■ **WHAT YOU HAVE TO DO**: If a line in the entries contains the word "mail", list it.

───── DATA FOR PROCESSING

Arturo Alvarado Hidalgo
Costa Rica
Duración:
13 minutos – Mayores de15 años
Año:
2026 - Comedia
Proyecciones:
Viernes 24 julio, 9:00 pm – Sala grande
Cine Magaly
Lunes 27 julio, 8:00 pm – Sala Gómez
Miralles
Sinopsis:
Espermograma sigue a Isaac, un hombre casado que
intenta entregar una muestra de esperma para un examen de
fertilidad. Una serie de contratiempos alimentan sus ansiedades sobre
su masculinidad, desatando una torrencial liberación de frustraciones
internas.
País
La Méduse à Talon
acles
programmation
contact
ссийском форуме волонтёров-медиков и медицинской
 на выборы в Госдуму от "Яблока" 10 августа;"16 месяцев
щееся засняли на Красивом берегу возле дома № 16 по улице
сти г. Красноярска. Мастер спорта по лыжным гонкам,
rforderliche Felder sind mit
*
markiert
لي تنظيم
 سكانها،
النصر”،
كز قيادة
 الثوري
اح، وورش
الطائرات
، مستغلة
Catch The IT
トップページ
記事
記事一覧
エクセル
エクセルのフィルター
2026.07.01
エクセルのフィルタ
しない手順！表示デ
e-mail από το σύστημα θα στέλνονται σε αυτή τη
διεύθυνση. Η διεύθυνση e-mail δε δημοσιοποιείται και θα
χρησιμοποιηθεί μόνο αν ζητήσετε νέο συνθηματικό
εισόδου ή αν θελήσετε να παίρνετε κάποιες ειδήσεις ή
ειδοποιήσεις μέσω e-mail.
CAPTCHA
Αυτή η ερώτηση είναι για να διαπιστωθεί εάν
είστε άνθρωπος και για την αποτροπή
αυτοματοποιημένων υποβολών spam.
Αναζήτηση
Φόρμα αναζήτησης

──────────

■ **THE ANSWER**:
e-mail από το σύστημα θα στέλνονται σε αυτή τη
διεύθυνση. Η διεύθυνση e-mail δε δημοσιοποιείται και θα
ειδοποιήσεις μέσω e-mail.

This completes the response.